Advanced

Guideline for an advanced Yoga practice - some thoughts

‘Advanced’ has nothing to do with postural proficiency. Practicing Intermediate and/or adding some of Third all along with poor breathing, imbalanced alignment, a shaky nervous system and dripping sweat due to over agitation doesn’t mean that a practice is in any way advanced.

 

Do I breathe? Do I maintain a stable, even Ujjaji breath throughout my practice? Further: Am I breathing Ujjaji altogether?
Do I inhabit my postures from the inside? Do mind and soul meet up with the postures I’m doing? Is my practice solid and anchored on a stable ground? Or am I performing something that was given to me because I am physically capable of doing it?
It doesn’t pay off to cheat yourself on these questions.

A practice must develop cohesively

The process of growing and transformation equally encompasses Mind, Heart and Body. Through practice, your body should develop harmoniously. If you rely on your strong players alone – be it upper body strength or lower back flexibility – sooner or later, you’ll meet pain and injury.

 

Pain

Pain is an inevitable part of the process. But also, a tricky and very thin line. There is a difference between ‘transformative’ pain and pain caused by improper alignment, restricted awareness, and a pushy attitude cultivated by both student and teacher. Trust your intuition to discern between these two. Transformative pain is intelligent. As soon as you understood what your body/mind/heart wants to tell you with certain sensations, they change or dissolve altogether. Pain caused by misalignment is persistent, cold and sharp. It transgresses the line of ‘shedding your layers’. And it is unnecessary.

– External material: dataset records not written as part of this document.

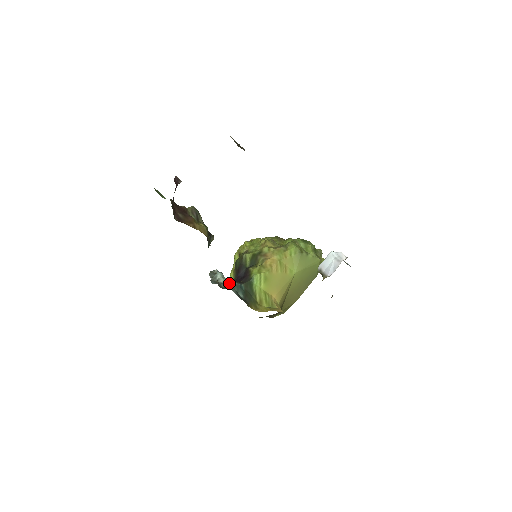
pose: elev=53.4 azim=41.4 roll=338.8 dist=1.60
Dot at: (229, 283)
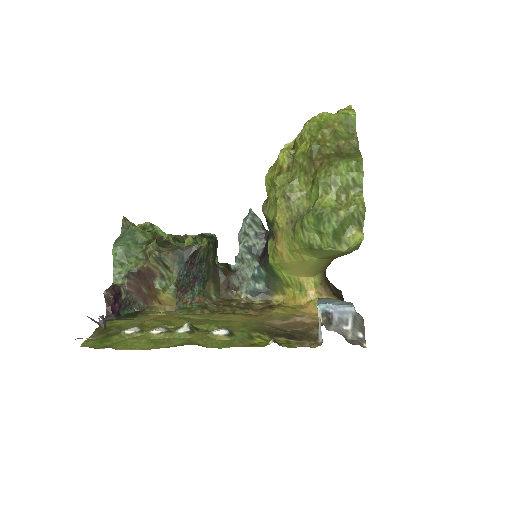
Dot at: (250, 265)
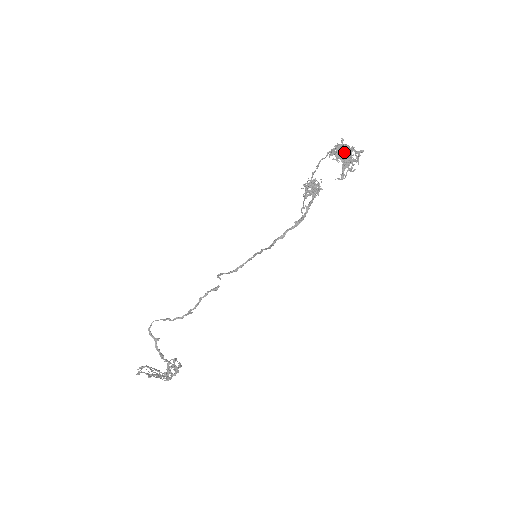
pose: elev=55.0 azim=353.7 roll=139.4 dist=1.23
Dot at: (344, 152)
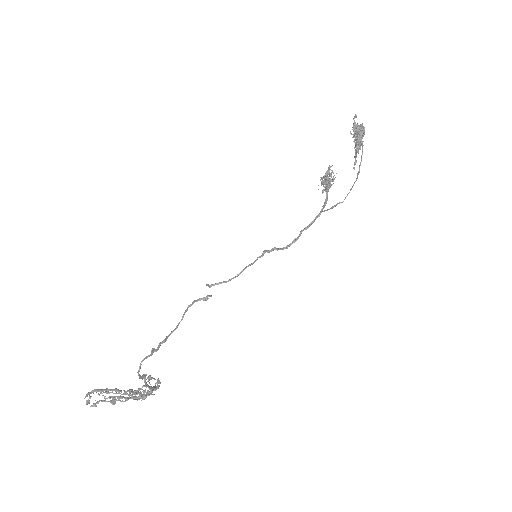
Dot at: (362, 137)
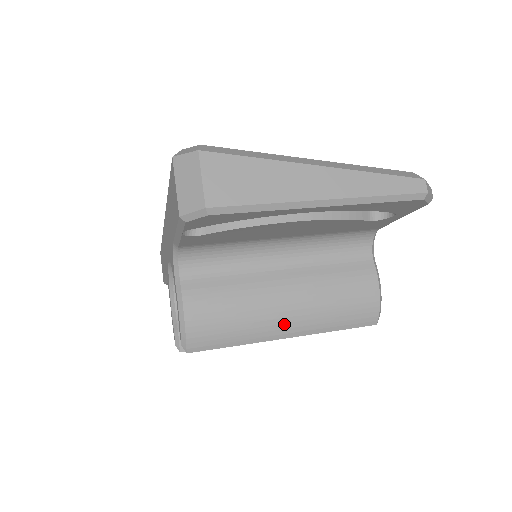
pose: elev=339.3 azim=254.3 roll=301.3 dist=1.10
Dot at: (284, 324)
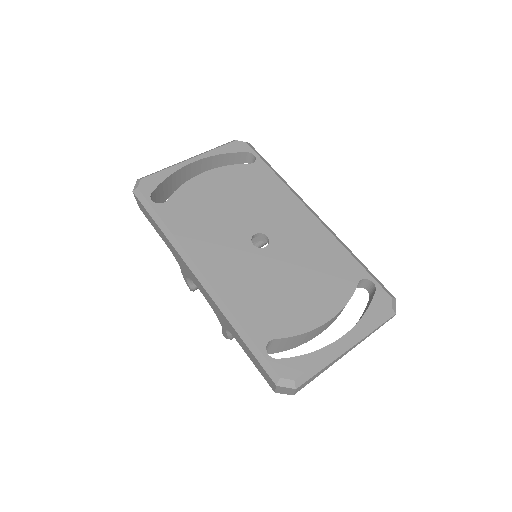
Dot at: occluded
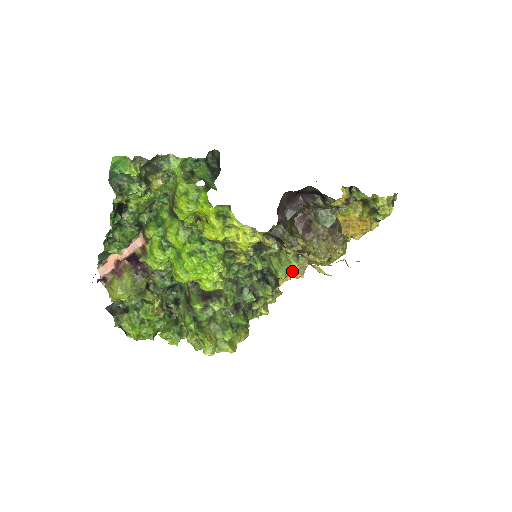
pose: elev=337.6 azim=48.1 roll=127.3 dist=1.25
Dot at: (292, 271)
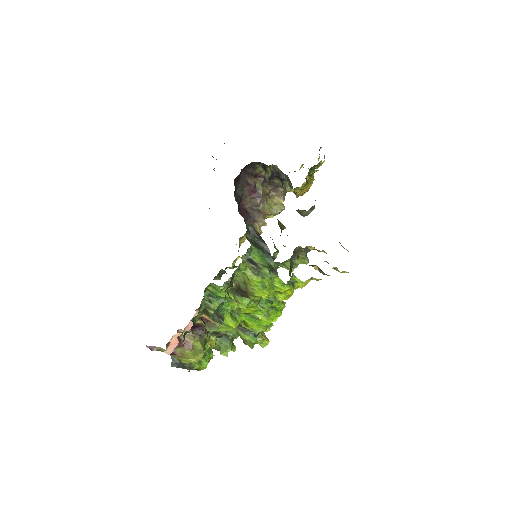
Dot at: occluded
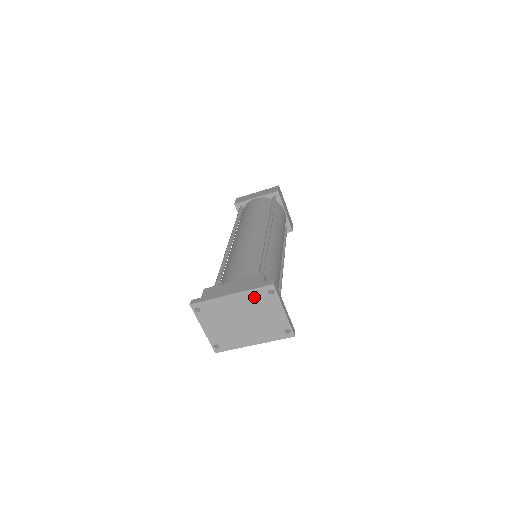
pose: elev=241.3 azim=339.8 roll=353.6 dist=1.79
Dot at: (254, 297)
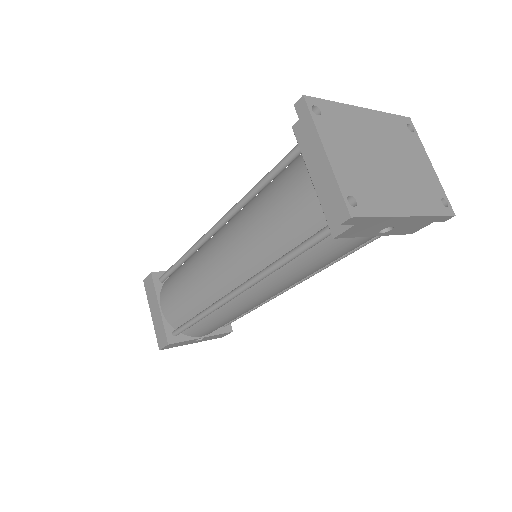
Dot at: (392, 126)
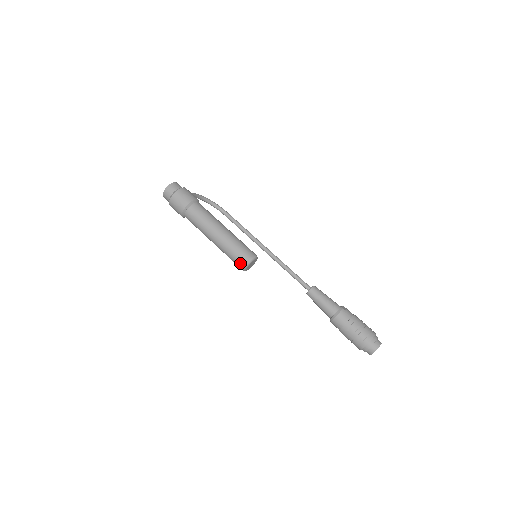
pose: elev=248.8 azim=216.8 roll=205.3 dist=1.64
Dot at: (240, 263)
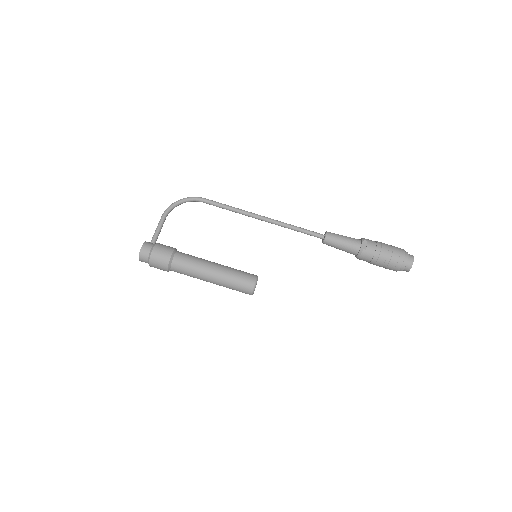
Dot at: occluded
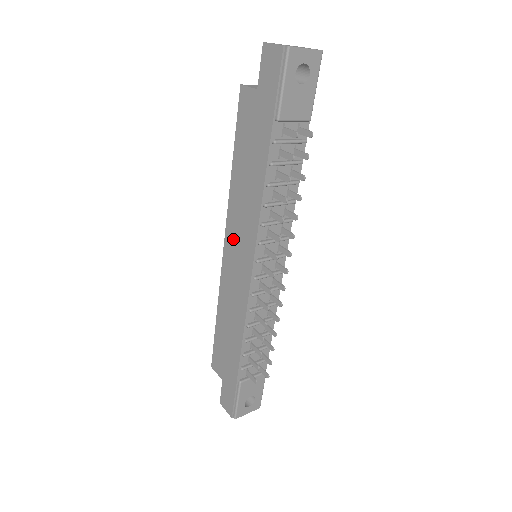
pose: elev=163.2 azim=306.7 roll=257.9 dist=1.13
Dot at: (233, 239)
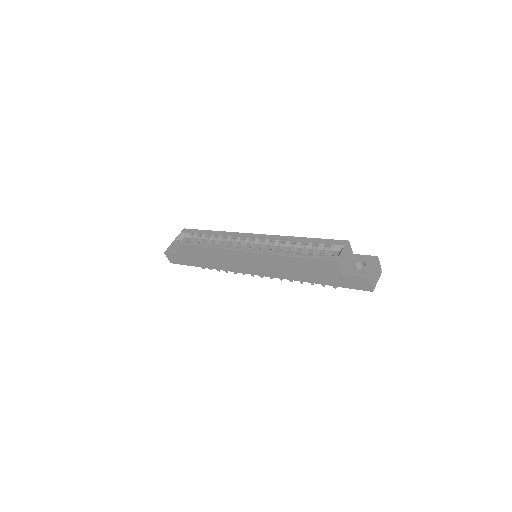
Dot at: (255, 260)
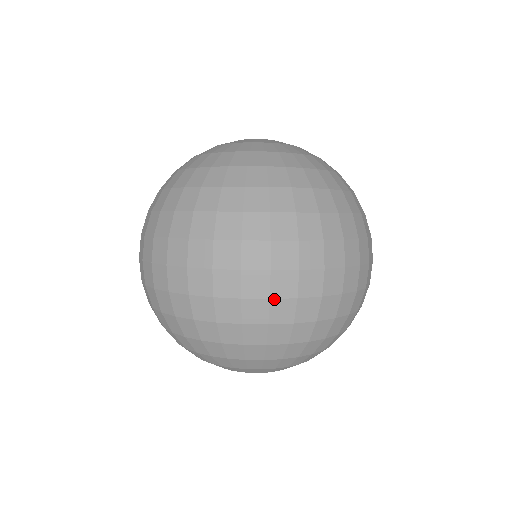
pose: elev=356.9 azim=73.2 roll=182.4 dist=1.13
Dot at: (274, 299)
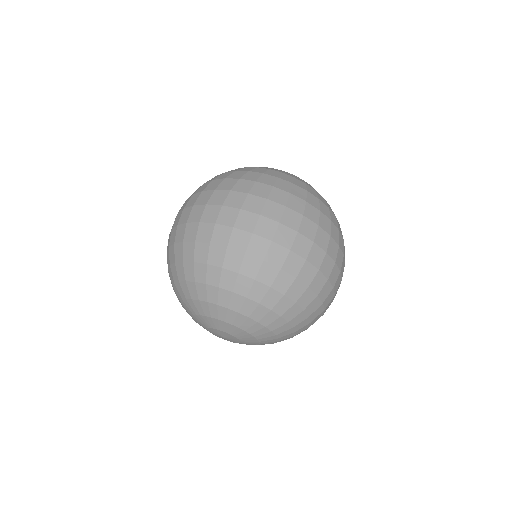
Dot at: (202, 222)
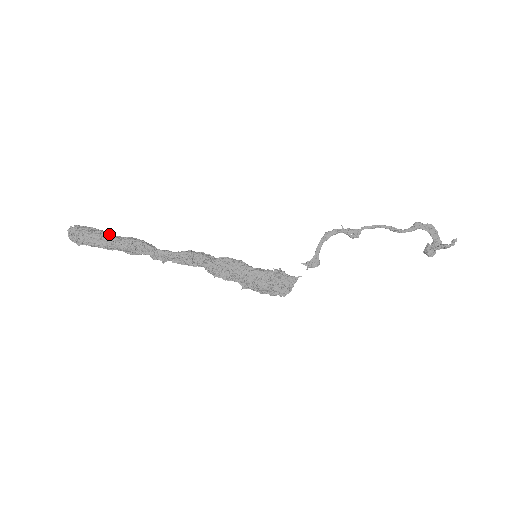
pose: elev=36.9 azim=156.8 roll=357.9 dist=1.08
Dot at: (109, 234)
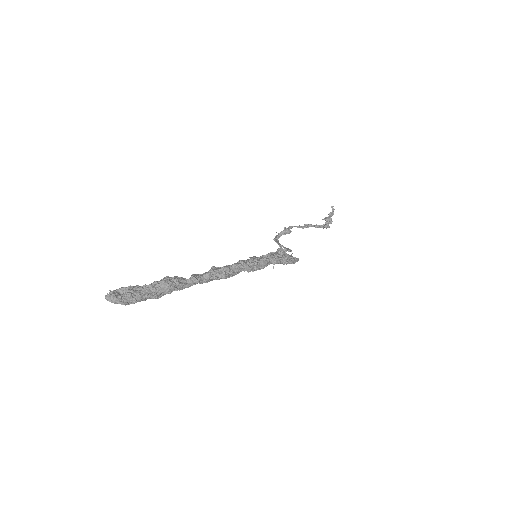
Dot at: (144, 287)
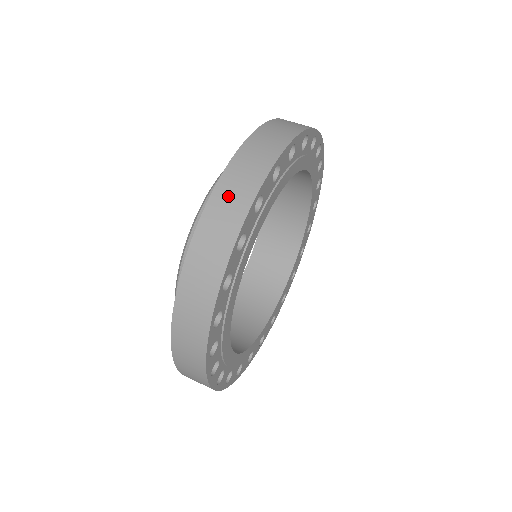
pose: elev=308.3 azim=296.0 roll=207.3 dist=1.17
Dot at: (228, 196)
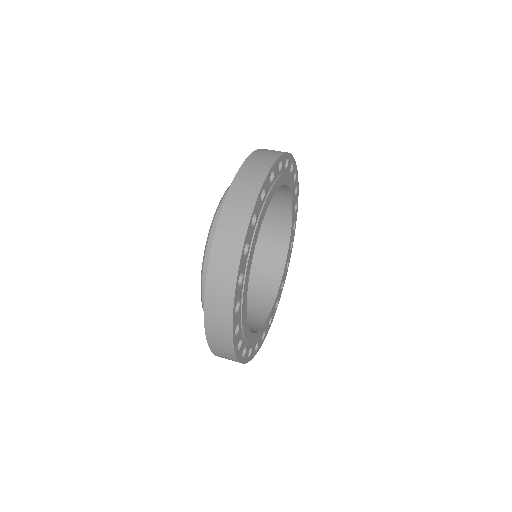
Dot at: (215, 315)
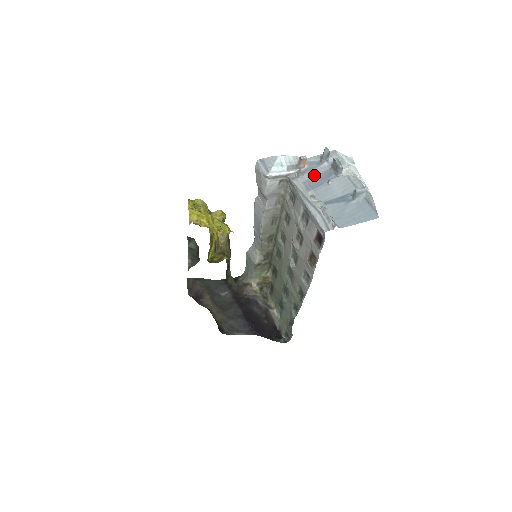
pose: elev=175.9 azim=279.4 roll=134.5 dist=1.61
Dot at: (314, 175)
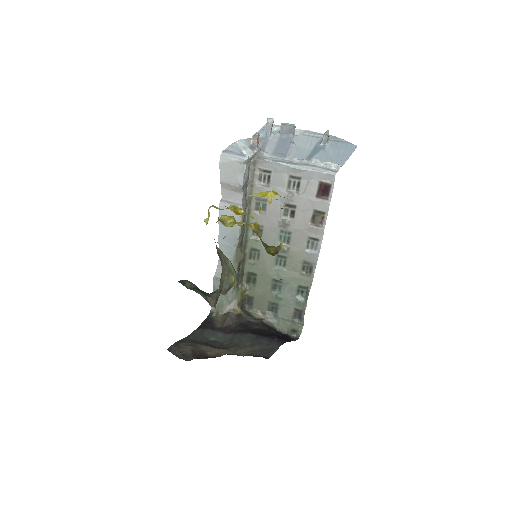
Dot at: (274, 146)
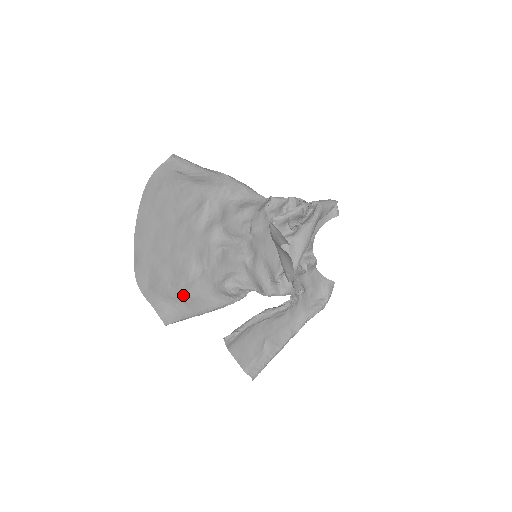
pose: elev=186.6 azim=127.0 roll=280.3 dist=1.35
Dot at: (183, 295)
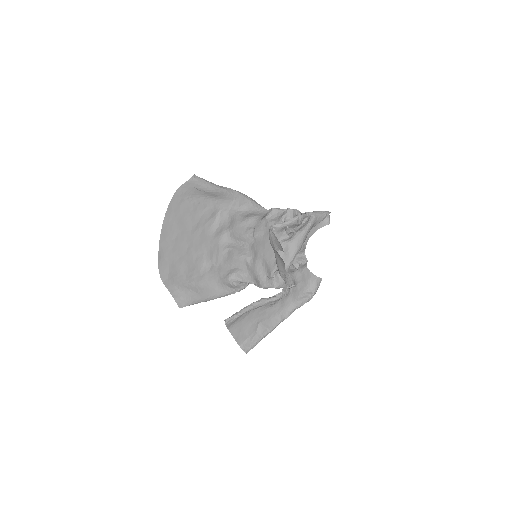
Dot at: (195, 285)
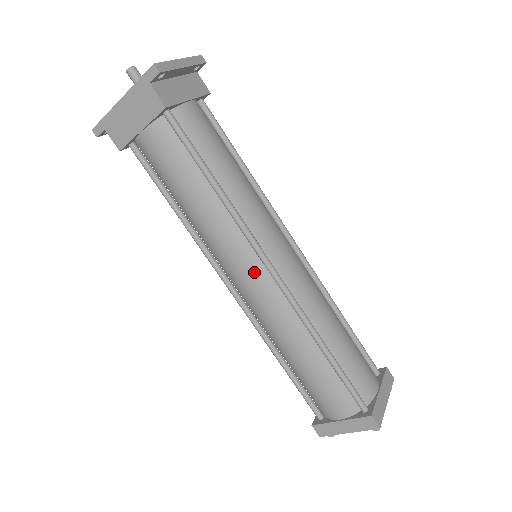
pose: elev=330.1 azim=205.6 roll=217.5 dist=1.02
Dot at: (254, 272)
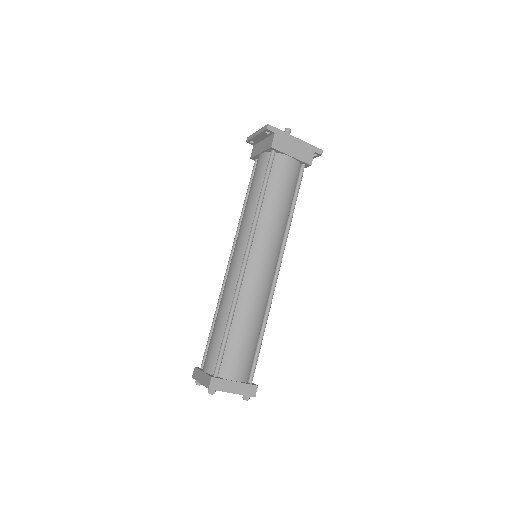
Dot at: (272, 262)
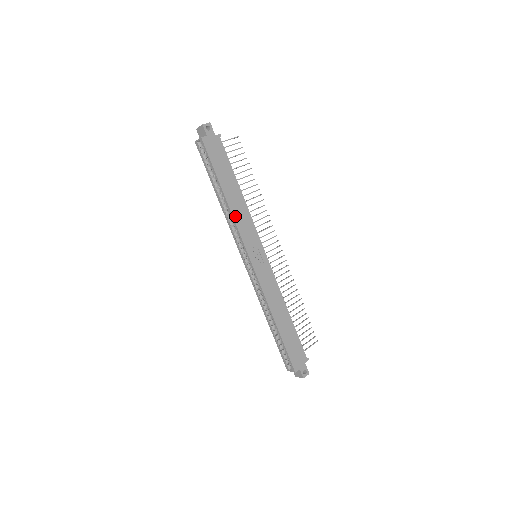
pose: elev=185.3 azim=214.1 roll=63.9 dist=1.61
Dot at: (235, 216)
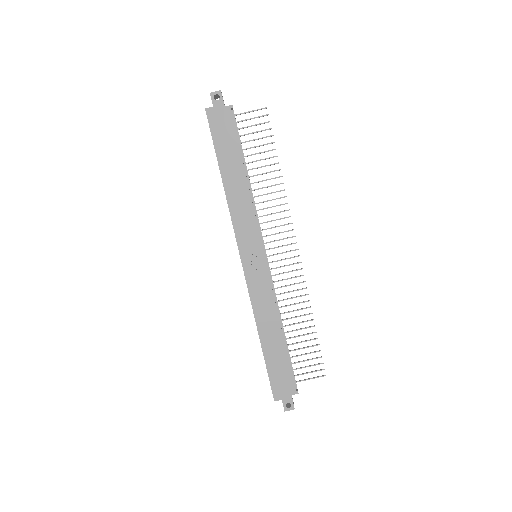
Dot at: (231, 206)
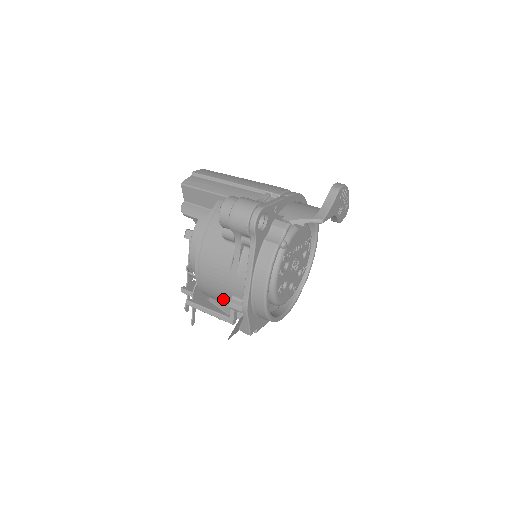
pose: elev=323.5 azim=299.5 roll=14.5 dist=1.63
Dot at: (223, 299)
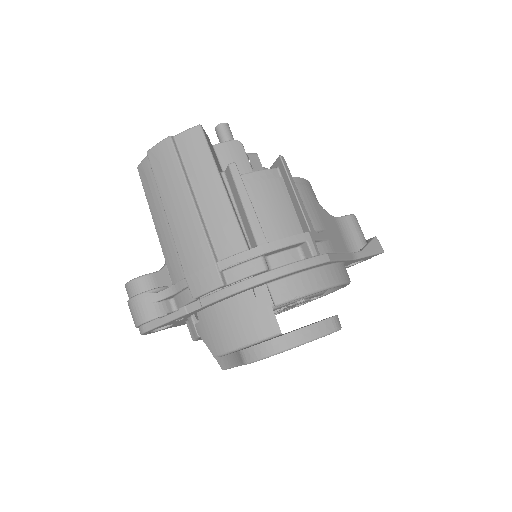
Dot at: occluded
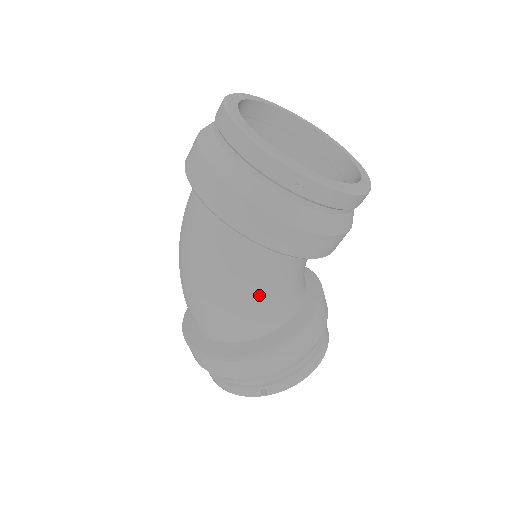
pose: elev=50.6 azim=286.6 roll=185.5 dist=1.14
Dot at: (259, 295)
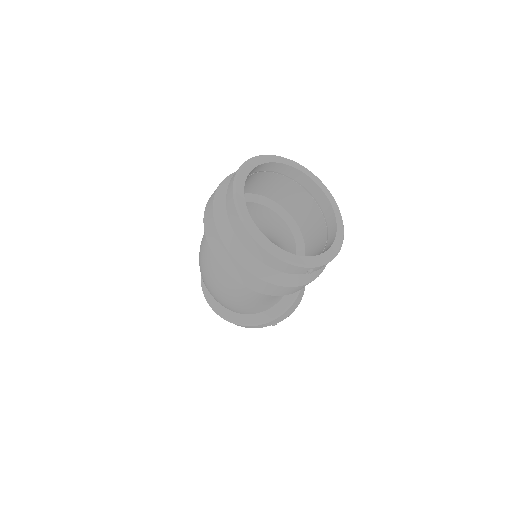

Don’t fool yourself. Don’t be blind and dogmatically rely on a system because you were told ‘it is meant to be like that’. Don’t think you need to endure pain in order to get somewhere. A spiritual practice is not to be ‘endured’.

 

An advanced Yoga practice is nourishing. It has the quality of coming home. In the most unpretentious way, it brings you back to a state of inner balance. If, however, a practice is done without joy and maintained by discipline alone, it misses it’s point and will certainly find a way to break you.